Records from a collection

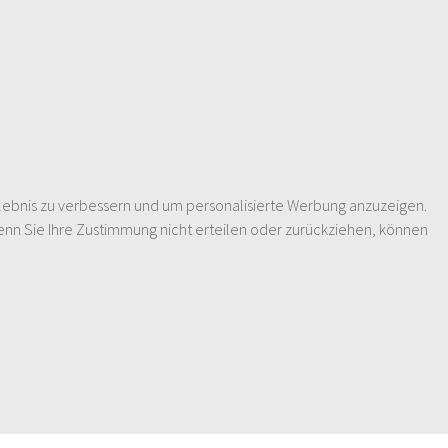
lebnis zu verbessern und um personalisierte Werbung anzuzeigen.
enn Sie Ihre Zustimmung nicht erteilen oder zurückziehen, können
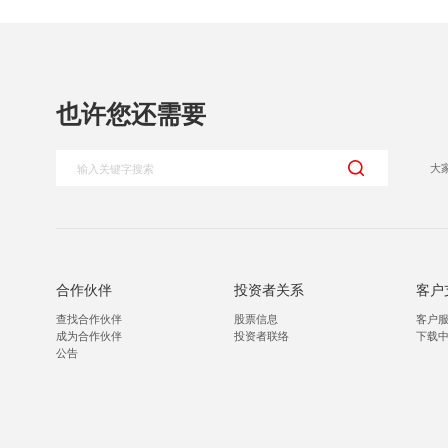
也许您还需要
大
合作伙伴
投资者关系
客户
查找合作伙伴
股票信息
客户
成为合作伙伴
投资者联络
下载
公告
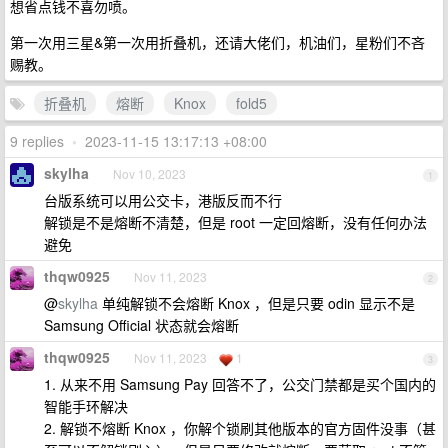
想省点钱不喜勿喷。
第一次用三星&第一次用折叠机，还请大佬们，机油们，星粉们不吝
赐教。
折叠机
熔断
Knox
fold5
9 replies
•
2023-11-15 13:17:13 +08:00
skylha
Nov 10, 2023
1
台版系统可以用公交卡，港版反而不行
解锁是不是熔断不清楚，但是 root 一定回熔断，没有任何办法
避免
thqw0925
Nov 11, 2023
2
@
skylha
单纯解锁不会熔断 Knox ，但是只要 odin 显示不是
Samsung Official 状态就会熔断
thqw0925
Nov 11, 2023
1
3
1. 从来不用 Samsung Pay 回答不了，公交门禁都是买个国内的
智能手环解决
2. 解锁不熔断 Knox ，你解个锁刷其他版本的官方固件没事（甚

PROMPT –
Drop the pictures and give every line above again exactly.

RESULT FOR THIS EXERCISE –
lebnis zu verbessern und um personalisierte Werbung anzuzeigen.
enn Sie Ihre Zustimmung nicht erteilen oder zurückziehen, können
也许您还需要
大
合作伙伴
投资者关系
客户
查找合作伙伴
股票信息
客户
成为合作伙伴
投资者联络
下载
公告
想省点钱不喜勿喷。
第一次用三星&第一次用折叠机，还请大佬们，机油们，星粉们不吝
赐教。
折叠机
熔断
Knox
fold5
9 replies
•
2023-11-15 13:17:13 +08:00
skylha
Nov 10, 2023
1
台版系统可以用公交卡，港版反而不行
解锁是不是熔断不清楚，但是 root 一定回熔断，没有任何办法
避免
thqw0925
Nov 11, 2023
2
@
skylha
单纯解锁不会熔断 Knox ，但是只要 odin 显示不是
Samsung Official 状态就会熔断
thqw0925
Nov 11, 2023
1
3
1. 从来不用 Samsung Pay 回答不了，公交门禁都是买个国内的
智能手环解决
2. 解锁不熔断 Knox ，你解个锁刷其他版本的官方固件没事（甚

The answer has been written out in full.